### Work order
Search the entries for the word "source". Copy each line in which it is found.

### Provided data
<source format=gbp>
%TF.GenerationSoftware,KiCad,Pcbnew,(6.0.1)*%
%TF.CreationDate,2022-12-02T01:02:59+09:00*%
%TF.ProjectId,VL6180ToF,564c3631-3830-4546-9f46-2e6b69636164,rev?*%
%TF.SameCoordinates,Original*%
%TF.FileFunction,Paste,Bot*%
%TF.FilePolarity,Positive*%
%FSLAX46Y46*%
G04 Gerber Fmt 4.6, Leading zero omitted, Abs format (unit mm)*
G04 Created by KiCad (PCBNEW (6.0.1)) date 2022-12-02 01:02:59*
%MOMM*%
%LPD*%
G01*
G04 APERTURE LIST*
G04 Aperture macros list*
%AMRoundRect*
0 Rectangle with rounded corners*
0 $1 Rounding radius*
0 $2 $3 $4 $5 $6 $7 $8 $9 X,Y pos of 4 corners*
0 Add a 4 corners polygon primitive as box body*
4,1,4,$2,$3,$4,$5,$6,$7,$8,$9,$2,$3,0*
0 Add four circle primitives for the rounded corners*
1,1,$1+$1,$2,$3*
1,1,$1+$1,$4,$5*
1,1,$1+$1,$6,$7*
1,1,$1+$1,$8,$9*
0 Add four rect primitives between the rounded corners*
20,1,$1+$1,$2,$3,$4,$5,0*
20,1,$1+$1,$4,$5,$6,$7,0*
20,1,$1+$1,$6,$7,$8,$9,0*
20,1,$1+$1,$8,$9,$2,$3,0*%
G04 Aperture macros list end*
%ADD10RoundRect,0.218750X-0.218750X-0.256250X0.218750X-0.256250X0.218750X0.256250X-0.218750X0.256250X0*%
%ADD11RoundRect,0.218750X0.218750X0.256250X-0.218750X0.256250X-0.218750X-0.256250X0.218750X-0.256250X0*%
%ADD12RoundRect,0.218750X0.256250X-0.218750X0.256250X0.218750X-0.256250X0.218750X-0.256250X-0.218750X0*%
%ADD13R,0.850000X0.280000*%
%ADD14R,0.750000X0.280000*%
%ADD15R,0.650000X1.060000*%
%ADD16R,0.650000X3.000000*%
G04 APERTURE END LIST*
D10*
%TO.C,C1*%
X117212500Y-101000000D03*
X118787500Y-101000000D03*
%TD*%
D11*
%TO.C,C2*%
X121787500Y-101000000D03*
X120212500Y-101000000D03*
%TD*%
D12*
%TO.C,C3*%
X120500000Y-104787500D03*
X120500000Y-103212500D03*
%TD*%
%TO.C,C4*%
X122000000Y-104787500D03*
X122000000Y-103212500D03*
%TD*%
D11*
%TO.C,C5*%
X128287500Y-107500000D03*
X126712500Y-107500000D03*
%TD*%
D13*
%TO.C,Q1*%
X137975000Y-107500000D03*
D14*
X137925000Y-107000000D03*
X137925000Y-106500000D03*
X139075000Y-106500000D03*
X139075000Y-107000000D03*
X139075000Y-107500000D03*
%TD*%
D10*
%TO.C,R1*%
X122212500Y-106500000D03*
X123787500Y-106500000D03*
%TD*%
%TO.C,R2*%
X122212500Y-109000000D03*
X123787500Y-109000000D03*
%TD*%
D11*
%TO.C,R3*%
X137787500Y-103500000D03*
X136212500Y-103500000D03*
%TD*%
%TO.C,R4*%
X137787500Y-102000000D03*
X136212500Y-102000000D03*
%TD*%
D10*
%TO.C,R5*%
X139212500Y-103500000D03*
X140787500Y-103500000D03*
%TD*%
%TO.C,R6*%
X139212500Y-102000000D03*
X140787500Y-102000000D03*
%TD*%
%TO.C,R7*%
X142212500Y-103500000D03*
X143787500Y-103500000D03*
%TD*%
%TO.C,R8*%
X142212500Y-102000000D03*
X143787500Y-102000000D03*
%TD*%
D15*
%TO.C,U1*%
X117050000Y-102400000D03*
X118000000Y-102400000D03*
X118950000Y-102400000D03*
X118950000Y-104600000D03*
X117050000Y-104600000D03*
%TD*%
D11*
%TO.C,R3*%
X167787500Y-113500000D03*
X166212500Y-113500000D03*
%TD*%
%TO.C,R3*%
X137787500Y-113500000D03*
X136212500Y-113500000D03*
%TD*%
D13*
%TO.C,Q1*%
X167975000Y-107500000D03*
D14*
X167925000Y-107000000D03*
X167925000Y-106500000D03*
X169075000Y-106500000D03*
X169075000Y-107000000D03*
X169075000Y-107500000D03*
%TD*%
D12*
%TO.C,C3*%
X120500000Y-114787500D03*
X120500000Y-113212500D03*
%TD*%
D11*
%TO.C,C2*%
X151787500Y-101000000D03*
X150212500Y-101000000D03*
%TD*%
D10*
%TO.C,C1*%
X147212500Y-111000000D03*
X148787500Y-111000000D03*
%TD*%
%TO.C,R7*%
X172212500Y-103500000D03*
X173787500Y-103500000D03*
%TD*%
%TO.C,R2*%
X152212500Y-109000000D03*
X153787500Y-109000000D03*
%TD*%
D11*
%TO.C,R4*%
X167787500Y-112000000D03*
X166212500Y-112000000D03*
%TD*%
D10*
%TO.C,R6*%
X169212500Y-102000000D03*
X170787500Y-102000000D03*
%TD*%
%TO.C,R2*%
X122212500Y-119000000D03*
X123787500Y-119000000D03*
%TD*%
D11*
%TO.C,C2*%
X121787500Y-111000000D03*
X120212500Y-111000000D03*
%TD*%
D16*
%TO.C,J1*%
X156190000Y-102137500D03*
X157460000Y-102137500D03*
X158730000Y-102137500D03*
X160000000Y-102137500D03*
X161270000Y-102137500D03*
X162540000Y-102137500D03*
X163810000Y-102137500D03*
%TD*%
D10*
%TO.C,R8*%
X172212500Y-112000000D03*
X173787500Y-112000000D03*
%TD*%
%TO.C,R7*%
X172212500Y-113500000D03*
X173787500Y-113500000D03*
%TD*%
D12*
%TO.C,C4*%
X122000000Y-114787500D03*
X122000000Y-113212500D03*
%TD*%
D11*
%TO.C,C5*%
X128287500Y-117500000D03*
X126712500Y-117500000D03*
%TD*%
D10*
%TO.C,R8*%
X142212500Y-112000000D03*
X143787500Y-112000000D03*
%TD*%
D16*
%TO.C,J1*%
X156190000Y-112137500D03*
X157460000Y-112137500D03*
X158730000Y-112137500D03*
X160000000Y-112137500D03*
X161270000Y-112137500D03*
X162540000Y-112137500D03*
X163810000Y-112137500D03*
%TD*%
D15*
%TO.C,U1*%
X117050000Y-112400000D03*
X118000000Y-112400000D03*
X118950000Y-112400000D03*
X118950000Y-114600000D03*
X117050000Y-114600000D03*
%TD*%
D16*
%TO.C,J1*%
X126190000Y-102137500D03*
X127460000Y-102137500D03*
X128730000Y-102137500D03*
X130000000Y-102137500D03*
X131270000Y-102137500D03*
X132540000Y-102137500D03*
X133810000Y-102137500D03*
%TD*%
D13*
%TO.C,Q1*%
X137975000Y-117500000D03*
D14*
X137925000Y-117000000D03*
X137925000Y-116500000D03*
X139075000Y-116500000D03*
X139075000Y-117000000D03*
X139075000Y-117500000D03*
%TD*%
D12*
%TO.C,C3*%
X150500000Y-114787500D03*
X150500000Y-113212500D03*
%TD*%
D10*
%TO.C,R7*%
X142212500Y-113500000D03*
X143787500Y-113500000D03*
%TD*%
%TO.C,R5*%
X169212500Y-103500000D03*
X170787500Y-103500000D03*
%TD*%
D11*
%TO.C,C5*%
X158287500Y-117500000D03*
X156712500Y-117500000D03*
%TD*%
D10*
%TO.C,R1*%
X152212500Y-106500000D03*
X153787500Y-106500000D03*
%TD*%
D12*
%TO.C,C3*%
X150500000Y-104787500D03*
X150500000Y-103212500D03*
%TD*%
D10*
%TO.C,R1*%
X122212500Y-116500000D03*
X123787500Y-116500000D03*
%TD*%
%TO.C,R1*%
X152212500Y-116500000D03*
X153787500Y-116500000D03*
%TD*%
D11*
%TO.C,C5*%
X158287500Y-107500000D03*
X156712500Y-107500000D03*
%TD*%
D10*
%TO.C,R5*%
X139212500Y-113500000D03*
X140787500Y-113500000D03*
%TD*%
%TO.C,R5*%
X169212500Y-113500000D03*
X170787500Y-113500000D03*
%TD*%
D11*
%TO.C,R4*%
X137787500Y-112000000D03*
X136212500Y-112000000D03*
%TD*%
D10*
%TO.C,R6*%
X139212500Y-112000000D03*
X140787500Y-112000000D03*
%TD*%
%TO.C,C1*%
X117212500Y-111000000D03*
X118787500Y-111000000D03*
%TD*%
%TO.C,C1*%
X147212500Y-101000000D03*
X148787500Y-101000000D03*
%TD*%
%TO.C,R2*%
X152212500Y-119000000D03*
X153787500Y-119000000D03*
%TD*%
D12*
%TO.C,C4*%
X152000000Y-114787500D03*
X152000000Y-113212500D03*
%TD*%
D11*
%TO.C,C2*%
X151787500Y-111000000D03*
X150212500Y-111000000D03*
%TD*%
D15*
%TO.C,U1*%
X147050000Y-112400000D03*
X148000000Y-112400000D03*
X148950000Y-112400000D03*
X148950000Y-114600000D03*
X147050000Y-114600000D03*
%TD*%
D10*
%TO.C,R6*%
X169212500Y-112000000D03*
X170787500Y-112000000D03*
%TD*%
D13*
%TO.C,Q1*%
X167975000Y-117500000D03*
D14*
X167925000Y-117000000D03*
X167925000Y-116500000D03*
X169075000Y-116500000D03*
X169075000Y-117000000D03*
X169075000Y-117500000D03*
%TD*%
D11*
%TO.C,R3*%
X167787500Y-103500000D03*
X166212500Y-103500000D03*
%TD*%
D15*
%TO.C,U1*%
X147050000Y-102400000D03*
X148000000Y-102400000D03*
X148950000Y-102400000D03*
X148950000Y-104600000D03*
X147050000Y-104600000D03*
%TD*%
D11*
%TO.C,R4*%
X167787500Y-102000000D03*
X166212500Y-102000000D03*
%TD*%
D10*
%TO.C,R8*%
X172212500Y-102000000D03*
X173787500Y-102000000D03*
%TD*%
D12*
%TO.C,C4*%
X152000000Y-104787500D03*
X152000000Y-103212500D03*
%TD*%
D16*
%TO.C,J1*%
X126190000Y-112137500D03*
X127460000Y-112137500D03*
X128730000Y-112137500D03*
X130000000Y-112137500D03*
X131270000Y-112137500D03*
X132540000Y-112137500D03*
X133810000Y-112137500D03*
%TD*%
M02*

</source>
* * *
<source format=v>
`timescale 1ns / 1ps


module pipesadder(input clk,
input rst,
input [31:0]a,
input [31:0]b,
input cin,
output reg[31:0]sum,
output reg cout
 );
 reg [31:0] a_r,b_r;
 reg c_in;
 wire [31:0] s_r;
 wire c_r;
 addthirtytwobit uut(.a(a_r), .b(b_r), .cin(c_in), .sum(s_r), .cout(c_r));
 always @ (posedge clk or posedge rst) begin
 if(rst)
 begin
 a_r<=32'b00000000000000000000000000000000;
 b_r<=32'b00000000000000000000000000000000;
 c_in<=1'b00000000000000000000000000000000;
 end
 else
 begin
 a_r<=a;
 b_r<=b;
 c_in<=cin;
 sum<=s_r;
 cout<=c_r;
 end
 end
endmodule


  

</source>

### Answer for this exercise
<source format=gbp>
</source>
<source format=v>
</source>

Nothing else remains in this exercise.